The study demonstrated non-inferiority of ALXN1210 to #Soliris in patients with PNH who had been stable on Soliris based on the primary endpoint of change in lactate dehydrogenase levels, a direct marker of complement-mediated hemolysis in PNH, the company said.
It adds that the study also demonstrated non-inferiority on all four key secondary endpoints: the proportion of patients with breakthrough hemolysis, the change from baseline in quality of life as assessed via the Functional Assessment of Chronic Illness Therapy-Fatigue Scale, the proportion of patients avoiding transfusion, and the proportion of patients with stabilized hemoglobin levels.
In addition, numeric results for all five endpoints favored ALXN1210. Notably, no patients treated with ALXN1210 experienced breakthrough hemolysis compared to five patients treated with Soliris, Alexion said.
It noted that ALXN1210 was generally well tolerated with a safety profile that is consistent with that seen for Soliris. “Once again ALXN1210 met the high bar set by Soliris in a second, large Phase 3 study.
Importantly, we now have robust data that patients with PNH can effectively and safely transition from Soliris to ALXN1210,” said John Orloff, M.D., Executive Vice President and Head of Research & Development at Alexion.

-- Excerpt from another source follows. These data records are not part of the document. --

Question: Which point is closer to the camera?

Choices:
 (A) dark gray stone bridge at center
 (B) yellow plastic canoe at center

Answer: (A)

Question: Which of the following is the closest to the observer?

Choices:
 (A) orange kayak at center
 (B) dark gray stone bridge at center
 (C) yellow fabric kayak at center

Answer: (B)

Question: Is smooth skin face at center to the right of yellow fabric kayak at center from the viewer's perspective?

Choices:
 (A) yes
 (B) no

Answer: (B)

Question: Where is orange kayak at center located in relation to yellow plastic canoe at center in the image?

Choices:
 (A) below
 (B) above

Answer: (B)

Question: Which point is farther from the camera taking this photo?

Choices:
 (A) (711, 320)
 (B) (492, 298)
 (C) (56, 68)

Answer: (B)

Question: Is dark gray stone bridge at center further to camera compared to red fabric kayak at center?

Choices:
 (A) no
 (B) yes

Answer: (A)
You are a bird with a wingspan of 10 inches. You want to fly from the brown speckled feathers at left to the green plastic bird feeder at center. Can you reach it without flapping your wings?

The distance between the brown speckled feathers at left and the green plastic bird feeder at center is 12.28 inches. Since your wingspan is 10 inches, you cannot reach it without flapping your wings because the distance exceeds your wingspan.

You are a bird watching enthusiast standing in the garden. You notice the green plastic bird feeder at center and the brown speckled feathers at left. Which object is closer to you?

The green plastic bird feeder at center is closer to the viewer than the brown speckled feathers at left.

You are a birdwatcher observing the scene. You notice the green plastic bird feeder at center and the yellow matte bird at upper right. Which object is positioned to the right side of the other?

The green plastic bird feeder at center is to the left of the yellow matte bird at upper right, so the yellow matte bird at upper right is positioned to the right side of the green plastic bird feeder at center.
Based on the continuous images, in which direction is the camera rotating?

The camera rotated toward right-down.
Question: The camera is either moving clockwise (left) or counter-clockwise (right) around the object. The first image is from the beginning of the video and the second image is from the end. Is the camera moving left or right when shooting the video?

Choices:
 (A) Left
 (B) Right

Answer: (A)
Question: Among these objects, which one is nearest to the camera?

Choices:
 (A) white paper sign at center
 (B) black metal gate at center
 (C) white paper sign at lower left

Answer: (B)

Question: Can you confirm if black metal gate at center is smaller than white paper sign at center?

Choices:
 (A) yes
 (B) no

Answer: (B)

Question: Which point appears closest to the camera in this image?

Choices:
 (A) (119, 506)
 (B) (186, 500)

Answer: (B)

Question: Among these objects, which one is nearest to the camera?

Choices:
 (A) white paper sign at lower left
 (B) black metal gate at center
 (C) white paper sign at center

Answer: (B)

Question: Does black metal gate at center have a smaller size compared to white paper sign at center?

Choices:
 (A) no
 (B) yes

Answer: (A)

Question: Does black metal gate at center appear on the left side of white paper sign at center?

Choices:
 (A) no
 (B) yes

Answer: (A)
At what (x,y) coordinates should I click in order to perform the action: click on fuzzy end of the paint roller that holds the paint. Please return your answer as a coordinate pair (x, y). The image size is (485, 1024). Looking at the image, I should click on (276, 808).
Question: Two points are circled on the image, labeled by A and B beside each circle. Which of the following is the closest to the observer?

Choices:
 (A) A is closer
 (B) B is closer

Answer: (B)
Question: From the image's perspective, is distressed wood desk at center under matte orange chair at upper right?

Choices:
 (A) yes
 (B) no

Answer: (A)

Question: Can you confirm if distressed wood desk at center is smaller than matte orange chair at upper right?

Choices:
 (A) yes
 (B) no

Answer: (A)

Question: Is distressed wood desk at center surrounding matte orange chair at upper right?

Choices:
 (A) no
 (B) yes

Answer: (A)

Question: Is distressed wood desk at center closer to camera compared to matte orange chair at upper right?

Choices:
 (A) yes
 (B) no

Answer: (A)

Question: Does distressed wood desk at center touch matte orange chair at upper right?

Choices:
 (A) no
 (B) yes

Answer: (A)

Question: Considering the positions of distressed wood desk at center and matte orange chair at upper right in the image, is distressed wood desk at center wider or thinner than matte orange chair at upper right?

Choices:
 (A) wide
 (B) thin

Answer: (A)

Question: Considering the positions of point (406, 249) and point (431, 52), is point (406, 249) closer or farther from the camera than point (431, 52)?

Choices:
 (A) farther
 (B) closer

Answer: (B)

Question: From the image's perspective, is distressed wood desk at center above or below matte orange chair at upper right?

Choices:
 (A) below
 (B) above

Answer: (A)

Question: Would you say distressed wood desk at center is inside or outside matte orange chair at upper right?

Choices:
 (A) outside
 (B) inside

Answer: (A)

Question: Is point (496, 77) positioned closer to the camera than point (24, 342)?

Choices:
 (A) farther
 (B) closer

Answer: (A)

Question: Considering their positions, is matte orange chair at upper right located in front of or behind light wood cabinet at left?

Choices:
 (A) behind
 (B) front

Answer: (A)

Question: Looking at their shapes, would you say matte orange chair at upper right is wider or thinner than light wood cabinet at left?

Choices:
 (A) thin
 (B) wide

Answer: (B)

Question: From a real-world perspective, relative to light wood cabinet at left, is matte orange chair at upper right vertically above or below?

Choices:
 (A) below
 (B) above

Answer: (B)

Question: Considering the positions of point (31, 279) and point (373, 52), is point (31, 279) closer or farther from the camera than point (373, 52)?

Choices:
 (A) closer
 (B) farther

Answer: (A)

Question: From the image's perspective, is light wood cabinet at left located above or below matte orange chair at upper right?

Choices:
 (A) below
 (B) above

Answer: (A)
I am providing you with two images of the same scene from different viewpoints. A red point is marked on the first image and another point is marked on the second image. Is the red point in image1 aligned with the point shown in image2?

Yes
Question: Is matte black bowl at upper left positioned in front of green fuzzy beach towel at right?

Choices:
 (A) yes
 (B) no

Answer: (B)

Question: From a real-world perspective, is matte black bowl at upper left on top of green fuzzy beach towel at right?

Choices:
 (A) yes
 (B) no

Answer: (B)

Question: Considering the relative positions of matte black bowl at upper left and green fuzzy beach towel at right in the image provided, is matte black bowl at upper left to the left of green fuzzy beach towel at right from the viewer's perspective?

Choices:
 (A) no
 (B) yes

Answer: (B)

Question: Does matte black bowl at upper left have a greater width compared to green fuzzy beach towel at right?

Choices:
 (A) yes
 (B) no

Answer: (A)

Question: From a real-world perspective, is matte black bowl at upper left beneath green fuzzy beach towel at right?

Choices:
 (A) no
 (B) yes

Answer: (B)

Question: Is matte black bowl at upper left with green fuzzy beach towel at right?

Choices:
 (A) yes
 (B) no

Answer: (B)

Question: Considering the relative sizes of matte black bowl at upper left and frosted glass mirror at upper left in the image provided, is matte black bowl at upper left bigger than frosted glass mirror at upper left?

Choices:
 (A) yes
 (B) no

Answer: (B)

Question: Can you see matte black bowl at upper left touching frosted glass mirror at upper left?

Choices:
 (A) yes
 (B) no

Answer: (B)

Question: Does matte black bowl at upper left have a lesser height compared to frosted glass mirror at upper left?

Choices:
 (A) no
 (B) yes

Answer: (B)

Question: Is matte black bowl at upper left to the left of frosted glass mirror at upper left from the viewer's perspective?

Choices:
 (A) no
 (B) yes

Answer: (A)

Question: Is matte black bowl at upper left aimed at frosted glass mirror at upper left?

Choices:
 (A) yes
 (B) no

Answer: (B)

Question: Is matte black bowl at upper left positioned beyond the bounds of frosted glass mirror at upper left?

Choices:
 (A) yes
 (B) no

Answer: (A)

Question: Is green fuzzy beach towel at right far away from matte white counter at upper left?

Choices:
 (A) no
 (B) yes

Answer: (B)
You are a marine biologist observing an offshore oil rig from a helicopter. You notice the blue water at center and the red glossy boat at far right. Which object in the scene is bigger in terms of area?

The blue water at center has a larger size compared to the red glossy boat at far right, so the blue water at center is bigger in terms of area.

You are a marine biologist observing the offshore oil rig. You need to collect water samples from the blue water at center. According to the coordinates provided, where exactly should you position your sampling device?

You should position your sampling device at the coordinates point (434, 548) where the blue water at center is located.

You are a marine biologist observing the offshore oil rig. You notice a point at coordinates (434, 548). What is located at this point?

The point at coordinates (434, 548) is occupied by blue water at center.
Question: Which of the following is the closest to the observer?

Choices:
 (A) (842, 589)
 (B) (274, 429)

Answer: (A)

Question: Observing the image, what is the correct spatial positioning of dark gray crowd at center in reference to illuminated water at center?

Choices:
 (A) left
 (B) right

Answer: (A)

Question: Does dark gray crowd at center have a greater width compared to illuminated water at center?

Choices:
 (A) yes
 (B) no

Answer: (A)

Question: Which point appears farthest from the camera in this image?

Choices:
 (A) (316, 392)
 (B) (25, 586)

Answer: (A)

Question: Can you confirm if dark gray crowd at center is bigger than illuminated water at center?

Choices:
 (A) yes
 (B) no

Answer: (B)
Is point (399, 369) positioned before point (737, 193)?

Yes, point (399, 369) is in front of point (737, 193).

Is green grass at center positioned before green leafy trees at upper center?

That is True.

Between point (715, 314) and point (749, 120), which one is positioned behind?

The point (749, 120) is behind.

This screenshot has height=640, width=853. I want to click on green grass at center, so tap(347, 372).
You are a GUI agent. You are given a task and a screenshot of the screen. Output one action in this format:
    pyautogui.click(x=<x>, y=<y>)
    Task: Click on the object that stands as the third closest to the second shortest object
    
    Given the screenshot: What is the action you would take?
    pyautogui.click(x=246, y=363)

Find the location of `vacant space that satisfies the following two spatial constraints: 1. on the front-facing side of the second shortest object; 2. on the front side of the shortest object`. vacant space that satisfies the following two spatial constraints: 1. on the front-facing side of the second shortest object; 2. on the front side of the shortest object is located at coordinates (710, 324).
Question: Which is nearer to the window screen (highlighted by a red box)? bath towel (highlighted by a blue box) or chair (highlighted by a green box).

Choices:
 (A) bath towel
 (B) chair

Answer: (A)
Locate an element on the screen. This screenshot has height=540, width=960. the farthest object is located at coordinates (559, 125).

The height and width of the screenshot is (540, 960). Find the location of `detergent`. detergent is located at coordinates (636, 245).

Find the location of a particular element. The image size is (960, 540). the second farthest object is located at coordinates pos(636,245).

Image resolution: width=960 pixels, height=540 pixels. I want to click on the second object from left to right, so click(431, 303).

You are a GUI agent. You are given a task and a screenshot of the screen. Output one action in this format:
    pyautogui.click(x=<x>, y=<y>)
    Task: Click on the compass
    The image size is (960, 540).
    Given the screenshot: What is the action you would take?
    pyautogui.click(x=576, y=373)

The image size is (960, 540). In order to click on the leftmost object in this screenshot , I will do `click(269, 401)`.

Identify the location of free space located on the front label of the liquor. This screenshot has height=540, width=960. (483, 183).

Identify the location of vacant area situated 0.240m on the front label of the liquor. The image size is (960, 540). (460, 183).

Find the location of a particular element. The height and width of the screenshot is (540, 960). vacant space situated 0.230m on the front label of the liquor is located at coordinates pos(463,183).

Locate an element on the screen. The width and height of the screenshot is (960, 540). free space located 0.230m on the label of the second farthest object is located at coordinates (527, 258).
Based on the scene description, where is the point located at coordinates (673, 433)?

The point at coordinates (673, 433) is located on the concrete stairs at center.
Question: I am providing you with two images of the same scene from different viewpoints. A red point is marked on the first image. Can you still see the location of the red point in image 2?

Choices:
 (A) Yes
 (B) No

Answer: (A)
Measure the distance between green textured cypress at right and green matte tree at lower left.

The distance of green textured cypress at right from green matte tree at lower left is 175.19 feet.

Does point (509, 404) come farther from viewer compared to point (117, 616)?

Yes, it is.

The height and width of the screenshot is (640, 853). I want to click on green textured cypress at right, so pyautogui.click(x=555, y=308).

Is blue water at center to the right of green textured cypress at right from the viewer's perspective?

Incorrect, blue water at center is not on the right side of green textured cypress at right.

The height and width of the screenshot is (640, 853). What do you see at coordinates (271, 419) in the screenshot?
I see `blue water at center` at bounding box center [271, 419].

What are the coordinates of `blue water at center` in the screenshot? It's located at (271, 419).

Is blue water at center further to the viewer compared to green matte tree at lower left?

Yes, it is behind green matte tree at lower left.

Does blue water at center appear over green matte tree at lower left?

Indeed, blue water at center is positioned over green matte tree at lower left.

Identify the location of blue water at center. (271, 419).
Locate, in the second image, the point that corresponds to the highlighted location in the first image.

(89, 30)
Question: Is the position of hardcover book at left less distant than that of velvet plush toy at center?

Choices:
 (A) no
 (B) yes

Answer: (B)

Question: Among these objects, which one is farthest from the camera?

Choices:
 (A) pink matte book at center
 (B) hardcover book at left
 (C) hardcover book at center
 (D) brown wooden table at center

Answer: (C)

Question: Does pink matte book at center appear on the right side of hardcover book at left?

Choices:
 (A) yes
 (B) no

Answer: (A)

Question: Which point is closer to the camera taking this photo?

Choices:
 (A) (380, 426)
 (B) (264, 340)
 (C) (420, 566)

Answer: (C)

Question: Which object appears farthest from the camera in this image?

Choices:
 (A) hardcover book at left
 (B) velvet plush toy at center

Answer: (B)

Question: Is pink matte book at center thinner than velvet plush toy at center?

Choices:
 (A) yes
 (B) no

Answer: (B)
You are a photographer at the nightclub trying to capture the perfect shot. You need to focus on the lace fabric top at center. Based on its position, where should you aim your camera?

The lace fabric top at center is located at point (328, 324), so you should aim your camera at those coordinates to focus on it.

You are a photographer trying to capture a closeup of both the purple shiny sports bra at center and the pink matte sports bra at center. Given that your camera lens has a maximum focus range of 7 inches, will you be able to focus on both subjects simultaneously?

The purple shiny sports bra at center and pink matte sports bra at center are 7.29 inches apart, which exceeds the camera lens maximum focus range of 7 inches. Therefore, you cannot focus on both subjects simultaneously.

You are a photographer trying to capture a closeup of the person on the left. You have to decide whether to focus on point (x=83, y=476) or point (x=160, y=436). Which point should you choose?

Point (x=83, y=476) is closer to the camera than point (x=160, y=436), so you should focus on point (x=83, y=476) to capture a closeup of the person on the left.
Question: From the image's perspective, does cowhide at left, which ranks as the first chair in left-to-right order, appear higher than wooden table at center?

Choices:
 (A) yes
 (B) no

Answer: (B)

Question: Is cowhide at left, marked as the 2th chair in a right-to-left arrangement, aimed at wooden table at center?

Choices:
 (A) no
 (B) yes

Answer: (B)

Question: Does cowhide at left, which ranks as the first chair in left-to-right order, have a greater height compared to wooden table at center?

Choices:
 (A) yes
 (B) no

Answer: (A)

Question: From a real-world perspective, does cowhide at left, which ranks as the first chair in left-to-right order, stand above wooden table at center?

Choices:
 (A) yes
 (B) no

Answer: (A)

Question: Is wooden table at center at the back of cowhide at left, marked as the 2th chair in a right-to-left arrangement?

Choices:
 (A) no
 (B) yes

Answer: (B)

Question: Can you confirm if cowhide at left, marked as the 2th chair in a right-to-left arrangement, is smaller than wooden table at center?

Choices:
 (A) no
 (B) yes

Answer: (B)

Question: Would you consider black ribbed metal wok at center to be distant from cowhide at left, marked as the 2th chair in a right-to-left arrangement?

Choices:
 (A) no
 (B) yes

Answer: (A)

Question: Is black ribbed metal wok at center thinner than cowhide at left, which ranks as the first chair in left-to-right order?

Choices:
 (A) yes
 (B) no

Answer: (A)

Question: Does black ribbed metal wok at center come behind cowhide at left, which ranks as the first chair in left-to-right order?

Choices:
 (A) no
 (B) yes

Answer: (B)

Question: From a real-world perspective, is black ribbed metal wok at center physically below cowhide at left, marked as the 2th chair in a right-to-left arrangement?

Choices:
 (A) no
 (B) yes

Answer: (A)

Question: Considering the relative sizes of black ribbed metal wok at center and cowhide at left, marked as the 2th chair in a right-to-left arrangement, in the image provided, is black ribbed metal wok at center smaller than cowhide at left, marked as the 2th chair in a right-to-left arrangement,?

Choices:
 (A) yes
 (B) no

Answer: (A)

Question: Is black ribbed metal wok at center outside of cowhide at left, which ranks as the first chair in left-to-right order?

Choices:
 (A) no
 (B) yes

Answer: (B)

“We are very pleased that the totality of the Phase 3 PNH data in more than 440 patients, which included patients who had never received a complement inhibitor and patients who were stable on Soliris and switched to ALXN1210, shows numeric results favoring ALXN1210 across all primary and key secondary endpoints, including breakthrough hemolysis.
We believe that the differentiated profile of ALXN1210 could be a meaningful improvement for patients and clinicians and look forward to moving rapidly to global regulatory filings in the U.S. and EU in mid-2018, followed by Japan later in the year.”